Karadzic was arrested in Belgrade in July 2008 after 13 years on the run. Witness testimony in this trial got under way in April 2010, and the accused is representing himself in the courtroom.

In his testimony, Parsons said that “apart from the 6,606 victims from Srebrenica which were identified, the post-mortem remains were found for 166 persons for which an identification has not yet been possible.”

He said the lack of identification for this group was due to a lack of survivors “whose DNA could be used as comparable material with that of the victims”.

Parsons told the chamber that “identification is a constant process, and therefore it was nothing strange that this number was increased from the previous 6,530” – the figure he used in an earlier report prepared for the prosecution.

In his cross-examination, Karadzic claimed that the ICMP was an “American-funded and controlled institution” and therefore biased.
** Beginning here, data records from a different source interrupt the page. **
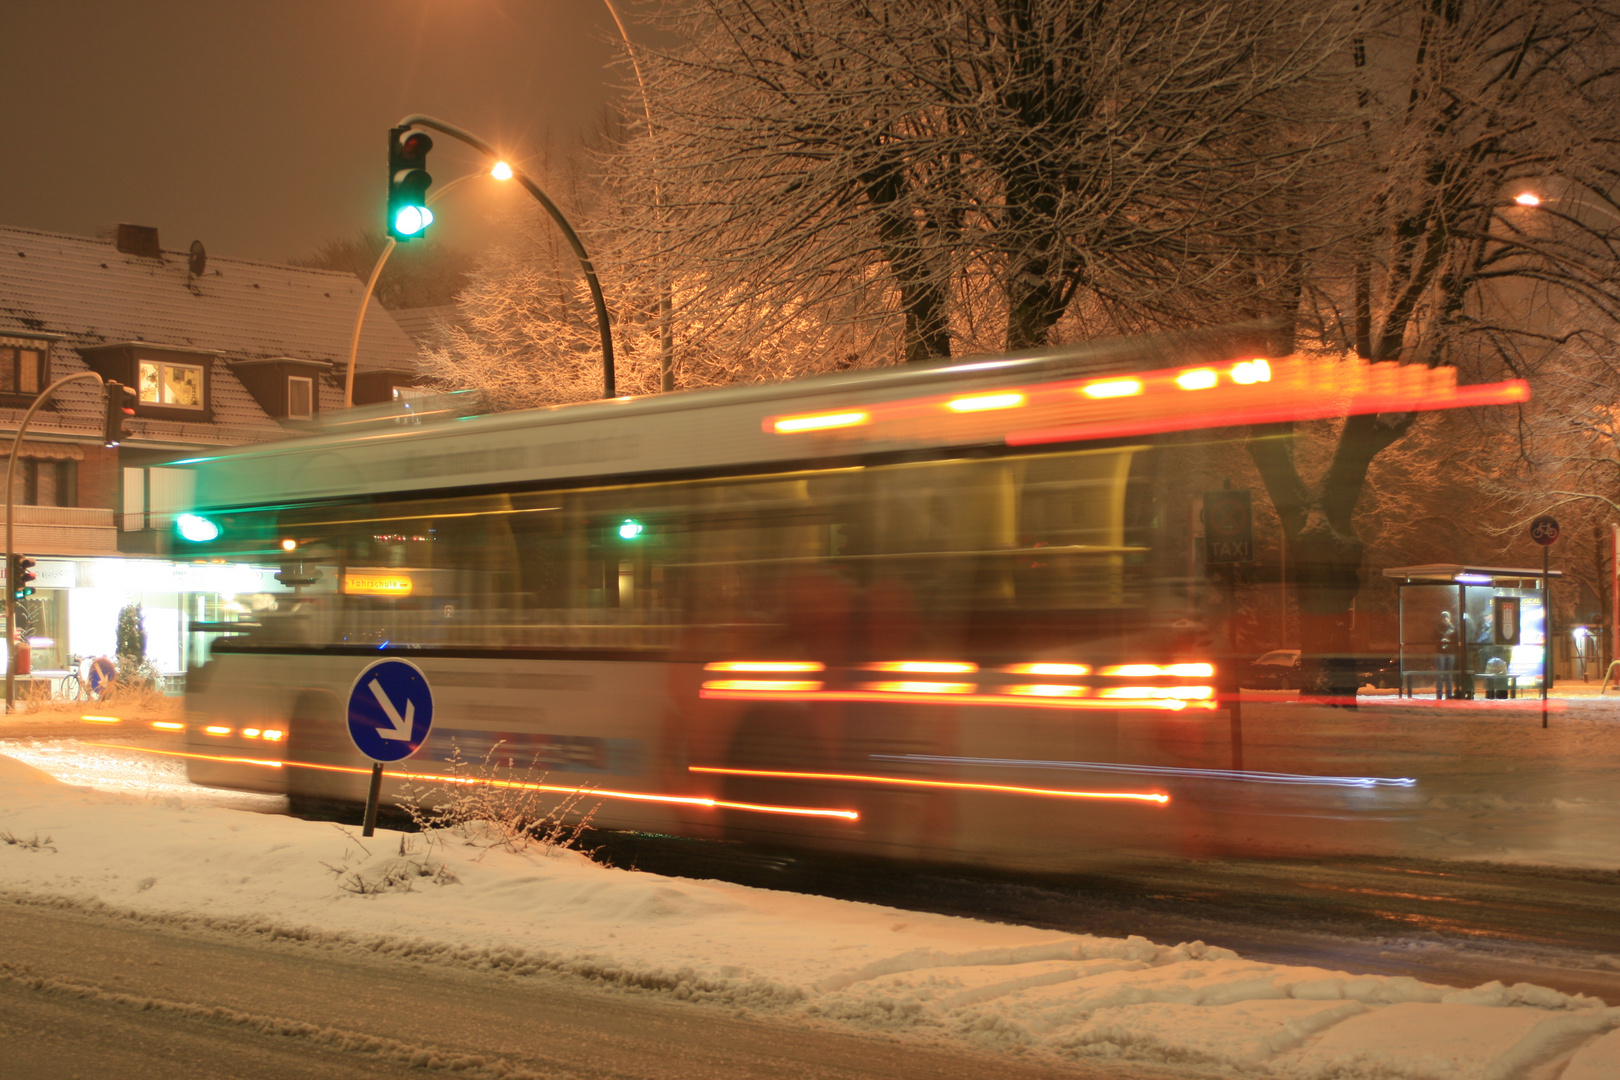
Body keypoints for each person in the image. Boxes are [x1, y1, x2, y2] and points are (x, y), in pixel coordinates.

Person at [1435, 610, 1457, 699]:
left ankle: (1449, 692)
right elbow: (1433, 638)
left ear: (1449, 618)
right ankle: (1439, 693)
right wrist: (1440, 640)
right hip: (1440, 652)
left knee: (1448, 674)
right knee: (1440, 674)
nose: (1445, 619)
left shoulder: (1453, 628)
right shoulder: (1437, 628)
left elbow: (1456, 638)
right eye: (1444, 617)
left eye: (1447, 617)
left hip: (1449, 652)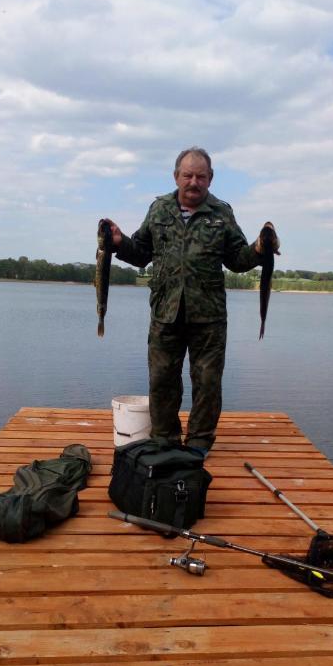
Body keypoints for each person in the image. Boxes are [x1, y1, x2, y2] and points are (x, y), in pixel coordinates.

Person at [106, 147, 279, 455]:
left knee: (208, 383)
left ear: (210, 179)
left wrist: (258, 248)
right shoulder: (159, 209)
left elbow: (237, 260)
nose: (194, 182)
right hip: (165, 312)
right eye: (187, 175)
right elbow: (141, 252)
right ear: (176, 177)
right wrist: (120, 243)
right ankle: (164, 440)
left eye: (201, 176)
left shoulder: (222, 213)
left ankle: (198, 444)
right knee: (162, 381)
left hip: (208, 317)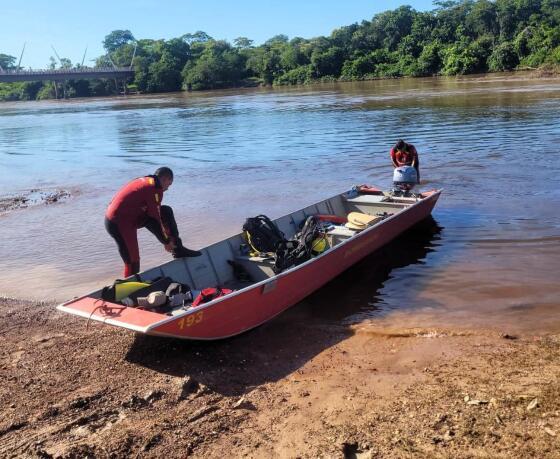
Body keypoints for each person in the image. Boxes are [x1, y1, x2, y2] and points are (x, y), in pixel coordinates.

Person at [105, 167, 201, 278]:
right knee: (133, 260)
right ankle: (130, 289)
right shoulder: (153, 188)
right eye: (169, 185)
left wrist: (166, 240)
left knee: (166, 211)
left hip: (131, 216)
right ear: (165, 179)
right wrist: (165, 241)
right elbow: (155, 220)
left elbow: (156, 216)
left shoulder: (147, 180)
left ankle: (178, 249)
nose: (167, 189)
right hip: (119, 223)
He has long expressed his intention of challenging any conclusions made by Parsons and the ICMP, and that he plans to “hire his own experts”.

In response to the defendant’s claim that the ICMP was biased, the witness said that there were “more than 20 governments financing the work of the commission” and that it had an independent board.

Karadzic also said that “the newest findings of the Muslim side… prove that the ICMP was wrong”.

“Look at what senior representatives of the Muslims have said, such as Amor Masovic [director of the Bosnian Missing Persons institute] and Mirsad Tokaca [director of the Investigation-Documentation Centre]. They said that there were 500 people who were still alive on those lists related to Srebrenica,” the accused said.

The witness said he had no knowledge of “what lists the accused was referring to”, but stated that these 500 people could “in no case be on any list of those identified by the ICMP using DNA comparison”.

Karadzic said, however, that he “knew that the Muslim side recently announced that several hundred people were proclaimed dead due to the fact that their amputated body parts, which remained after surgery, somehow wandered into the DNA laboratories”.

Parsons answered by saying that he had never heard of such a claim and that “there was very little chance that such a claim could be correct”.

“[The ICMP] doesn’t work in a world of ‘sides’, be they Muslim or otherwise, [but is] trying to identify people gone missing during the conflict in the former Yugoslavia, regardless of national, religious or other identity,” the witness said.
The trial continues next week.

Velma Saric is an IWPR contributor in Sarajevo.